▶ [Assignment]: Copy the part of the records running from the start through the line that contains "români si internationali, cu", replacing every "Bruxelles" with "Brussels" and leaving everything else unchanged.

▶ [Data records]:

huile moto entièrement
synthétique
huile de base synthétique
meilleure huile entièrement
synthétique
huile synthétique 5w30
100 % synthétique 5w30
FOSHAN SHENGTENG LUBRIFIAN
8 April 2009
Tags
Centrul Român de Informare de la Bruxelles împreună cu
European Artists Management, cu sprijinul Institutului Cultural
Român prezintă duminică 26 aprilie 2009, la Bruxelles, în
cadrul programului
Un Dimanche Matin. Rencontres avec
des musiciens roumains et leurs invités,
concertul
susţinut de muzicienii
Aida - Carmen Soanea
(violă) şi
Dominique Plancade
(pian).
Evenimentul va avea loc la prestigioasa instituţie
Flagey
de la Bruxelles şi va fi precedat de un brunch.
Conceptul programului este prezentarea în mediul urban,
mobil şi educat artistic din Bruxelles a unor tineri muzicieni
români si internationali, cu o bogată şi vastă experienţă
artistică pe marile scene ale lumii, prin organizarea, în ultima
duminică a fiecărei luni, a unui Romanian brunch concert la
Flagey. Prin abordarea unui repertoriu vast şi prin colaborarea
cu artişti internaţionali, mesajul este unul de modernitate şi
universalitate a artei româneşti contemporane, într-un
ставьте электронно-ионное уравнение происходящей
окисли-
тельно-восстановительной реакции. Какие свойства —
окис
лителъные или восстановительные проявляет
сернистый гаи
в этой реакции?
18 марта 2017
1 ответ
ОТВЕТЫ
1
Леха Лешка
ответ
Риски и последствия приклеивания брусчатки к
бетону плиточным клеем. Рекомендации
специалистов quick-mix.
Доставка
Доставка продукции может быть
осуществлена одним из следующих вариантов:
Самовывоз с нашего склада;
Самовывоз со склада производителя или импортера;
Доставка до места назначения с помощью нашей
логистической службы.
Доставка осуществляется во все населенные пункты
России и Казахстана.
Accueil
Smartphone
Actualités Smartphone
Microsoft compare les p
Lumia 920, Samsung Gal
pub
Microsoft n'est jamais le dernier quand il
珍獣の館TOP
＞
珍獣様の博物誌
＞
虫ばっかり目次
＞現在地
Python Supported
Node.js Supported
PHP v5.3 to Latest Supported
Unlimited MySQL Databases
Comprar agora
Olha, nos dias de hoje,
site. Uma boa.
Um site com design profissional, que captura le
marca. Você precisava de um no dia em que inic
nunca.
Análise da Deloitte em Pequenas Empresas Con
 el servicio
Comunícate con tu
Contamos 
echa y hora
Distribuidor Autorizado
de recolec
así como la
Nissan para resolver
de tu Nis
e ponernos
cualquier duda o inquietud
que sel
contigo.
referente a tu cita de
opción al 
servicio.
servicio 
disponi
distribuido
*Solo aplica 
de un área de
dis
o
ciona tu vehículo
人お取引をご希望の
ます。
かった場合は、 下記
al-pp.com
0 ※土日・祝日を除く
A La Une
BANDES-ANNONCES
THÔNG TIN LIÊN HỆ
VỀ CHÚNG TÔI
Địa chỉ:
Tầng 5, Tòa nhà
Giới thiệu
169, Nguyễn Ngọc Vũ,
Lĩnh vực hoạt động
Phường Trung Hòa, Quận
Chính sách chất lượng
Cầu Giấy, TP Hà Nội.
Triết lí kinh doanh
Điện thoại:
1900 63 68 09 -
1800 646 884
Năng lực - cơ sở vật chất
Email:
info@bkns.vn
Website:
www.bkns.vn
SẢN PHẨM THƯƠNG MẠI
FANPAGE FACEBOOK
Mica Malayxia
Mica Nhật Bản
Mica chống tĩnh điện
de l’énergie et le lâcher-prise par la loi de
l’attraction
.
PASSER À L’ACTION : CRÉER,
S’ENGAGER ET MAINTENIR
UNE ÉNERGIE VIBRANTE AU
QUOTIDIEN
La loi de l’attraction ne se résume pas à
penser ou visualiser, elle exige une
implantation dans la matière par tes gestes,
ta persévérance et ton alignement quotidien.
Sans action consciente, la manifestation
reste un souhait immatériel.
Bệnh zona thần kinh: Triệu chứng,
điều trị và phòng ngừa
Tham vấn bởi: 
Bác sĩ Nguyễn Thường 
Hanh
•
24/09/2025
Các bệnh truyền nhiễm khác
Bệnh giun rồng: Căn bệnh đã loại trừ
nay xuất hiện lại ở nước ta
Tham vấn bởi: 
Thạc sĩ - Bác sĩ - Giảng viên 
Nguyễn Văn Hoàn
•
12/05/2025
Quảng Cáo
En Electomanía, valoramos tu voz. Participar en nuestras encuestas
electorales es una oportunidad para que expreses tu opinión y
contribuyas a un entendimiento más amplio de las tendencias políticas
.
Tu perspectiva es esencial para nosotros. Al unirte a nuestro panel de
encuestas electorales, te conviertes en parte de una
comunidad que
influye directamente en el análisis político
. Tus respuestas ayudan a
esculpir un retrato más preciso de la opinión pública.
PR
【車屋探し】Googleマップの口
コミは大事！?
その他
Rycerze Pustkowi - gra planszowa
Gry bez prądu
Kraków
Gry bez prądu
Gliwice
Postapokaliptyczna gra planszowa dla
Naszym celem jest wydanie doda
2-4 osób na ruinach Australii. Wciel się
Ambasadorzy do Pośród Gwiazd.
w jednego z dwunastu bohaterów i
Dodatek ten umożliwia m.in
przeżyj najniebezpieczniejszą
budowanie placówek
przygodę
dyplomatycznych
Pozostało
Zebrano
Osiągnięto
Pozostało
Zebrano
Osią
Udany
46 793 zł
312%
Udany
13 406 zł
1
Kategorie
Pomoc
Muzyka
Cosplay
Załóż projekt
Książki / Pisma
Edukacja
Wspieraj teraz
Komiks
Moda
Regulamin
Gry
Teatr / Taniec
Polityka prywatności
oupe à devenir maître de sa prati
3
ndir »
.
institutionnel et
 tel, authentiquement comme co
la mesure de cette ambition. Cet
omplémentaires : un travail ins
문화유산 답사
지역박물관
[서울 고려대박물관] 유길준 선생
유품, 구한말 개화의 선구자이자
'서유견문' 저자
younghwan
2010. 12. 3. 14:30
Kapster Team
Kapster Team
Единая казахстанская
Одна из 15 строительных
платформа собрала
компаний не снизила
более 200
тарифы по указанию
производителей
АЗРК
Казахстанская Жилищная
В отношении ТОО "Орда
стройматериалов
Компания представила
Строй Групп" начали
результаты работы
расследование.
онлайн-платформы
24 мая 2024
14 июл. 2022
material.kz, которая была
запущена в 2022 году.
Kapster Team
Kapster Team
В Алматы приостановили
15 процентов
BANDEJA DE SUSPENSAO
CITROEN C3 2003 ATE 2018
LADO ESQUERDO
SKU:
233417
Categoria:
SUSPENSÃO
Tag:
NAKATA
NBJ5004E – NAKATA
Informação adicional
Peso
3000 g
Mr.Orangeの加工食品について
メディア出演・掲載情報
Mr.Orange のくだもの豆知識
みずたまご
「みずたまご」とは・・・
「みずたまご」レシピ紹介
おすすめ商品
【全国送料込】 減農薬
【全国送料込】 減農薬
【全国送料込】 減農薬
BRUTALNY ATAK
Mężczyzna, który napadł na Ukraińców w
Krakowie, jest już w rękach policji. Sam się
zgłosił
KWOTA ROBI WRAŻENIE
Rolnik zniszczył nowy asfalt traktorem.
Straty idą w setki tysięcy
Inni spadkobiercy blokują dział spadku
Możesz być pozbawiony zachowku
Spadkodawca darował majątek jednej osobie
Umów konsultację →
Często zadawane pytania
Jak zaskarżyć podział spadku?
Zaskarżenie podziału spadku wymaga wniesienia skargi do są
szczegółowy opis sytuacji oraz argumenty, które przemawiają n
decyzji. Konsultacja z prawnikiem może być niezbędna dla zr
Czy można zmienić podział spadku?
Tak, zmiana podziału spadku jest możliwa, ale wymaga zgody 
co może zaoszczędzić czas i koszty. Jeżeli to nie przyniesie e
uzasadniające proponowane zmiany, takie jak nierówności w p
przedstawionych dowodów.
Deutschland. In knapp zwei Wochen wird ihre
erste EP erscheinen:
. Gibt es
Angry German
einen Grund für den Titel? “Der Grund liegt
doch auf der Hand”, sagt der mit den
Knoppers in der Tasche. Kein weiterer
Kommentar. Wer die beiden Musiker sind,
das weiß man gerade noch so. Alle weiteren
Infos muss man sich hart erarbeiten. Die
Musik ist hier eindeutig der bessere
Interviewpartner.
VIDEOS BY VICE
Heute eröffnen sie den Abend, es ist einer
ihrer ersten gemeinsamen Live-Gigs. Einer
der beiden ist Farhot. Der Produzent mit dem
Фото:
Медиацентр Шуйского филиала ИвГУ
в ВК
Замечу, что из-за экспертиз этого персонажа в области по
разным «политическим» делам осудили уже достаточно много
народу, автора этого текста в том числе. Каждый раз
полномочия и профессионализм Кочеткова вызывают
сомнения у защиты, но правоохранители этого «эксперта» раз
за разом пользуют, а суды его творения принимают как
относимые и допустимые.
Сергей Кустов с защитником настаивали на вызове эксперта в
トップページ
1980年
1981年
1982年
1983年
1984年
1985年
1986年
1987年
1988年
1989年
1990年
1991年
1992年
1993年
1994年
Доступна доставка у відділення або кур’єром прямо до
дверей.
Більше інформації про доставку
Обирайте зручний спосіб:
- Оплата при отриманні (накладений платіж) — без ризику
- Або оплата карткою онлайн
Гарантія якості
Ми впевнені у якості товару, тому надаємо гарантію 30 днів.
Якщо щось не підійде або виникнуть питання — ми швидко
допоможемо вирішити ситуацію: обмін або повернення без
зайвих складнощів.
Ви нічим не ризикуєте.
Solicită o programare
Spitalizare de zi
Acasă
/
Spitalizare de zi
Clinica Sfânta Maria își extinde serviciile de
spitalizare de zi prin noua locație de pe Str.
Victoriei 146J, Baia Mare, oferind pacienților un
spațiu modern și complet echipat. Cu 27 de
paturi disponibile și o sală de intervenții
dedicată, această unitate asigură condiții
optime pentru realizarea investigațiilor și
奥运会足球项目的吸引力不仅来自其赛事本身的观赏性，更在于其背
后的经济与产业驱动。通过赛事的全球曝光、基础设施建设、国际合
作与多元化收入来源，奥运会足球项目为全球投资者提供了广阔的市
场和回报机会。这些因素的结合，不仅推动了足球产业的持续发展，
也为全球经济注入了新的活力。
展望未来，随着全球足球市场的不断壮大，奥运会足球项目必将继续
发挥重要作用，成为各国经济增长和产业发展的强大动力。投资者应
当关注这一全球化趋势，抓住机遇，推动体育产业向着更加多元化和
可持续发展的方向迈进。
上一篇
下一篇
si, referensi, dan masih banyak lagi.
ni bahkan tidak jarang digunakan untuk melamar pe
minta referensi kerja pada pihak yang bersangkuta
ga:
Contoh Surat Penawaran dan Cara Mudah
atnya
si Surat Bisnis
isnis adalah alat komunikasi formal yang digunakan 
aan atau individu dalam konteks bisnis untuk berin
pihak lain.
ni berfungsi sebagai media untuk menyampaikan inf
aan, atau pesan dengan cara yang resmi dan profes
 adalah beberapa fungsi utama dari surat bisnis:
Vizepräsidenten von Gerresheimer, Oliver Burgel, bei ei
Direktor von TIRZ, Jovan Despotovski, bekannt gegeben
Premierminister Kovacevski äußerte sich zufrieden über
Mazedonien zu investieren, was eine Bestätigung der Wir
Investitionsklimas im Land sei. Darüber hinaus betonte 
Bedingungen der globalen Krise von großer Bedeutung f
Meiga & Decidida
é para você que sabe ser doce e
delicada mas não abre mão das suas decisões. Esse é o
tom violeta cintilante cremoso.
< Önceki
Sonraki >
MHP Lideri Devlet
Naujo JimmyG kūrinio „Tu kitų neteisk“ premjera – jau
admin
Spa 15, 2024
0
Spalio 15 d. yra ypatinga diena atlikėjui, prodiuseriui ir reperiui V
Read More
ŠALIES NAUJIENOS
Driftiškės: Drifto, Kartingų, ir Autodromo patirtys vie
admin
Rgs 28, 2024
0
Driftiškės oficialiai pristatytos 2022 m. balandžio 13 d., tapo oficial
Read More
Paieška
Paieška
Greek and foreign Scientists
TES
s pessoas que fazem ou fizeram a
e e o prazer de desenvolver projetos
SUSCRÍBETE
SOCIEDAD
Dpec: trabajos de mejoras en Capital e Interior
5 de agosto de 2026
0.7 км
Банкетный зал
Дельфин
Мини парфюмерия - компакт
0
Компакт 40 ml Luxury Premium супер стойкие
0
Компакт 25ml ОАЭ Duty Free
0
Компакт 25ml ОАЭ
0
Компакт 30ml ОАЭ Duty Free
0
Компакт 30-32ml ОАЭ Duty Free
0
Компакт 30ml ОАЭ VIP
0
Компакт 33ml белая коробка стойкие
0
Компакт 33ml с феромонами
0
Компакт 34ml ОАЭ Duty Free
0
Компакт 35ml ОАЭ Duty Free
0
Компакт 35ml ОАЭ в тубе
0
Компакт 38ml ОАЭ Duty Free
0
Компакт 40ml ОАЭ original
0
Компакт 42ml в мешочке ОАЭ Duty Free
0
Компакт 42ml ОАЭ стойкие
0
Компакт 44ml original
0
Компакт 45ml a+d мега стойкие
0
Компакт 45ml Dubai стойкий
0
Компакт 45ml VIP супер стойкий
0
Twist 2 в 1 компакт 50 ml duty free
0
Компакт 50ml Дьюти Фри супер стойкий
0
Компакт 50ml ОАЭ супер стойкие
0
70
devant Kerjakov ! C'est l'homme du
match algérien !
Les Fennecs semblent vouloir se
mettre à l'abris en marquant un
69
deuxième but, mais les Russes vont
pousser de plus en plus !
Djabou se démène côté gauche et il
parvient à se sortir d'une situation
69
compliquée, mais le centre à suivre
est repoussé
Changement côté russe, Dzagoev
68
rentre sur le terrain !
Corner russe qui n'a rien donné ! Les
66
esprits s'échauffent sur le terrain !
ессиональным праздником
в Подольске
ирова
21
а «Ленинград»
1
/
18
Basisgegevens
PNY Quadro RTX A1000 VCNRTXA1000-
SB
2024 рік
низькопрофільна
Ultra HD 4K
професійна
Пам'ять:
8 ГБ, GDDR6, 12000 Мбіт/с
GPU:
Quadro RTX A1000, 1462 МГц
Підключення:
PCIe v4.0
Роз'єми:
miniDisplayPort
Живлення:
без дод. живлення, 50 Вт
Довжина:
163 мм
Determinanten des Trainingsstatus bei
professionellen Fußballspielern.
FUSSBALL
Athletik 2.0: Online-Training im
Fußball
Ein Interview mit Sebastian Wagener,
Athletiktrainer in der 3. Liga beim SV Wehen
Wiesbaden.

▶ [Output of the exercise]:
huile moto entièrement
synthétique
huile de base synthétique
meilleure huile entièrement
synthétique
huile synthétique 5w30
100 % synthétique 5w30
FOSHAN SHENGTENG LUBRIFIAN
8 April 2009
Tags
Centrul Român de Informare de la Brussels împreună cu
European Artists Management, cu sprijinul Institutului Cultural
Român prezintă duminică 26 aprilie 2009, la Brussels, în
cadrul programului
Un Dimanche Matin. Rencontres avec
des musiciens roumains et leurs invités,
concertul
susţinut de muzicienii
Aida - Carmen Soanea
(violă) şi
Dominique Plancade
(pian).
Evenimentul va avea loc la prestigioasa instituţie
Flagey
de la Brussels şi va fi precedat de un brunch.
Conceptul programului este prezentarea în mediul urban,
mobil şi educat artistic din Brussels a unor tineri muzicieni
români si internationali, cu o bogată şi vastă experienţă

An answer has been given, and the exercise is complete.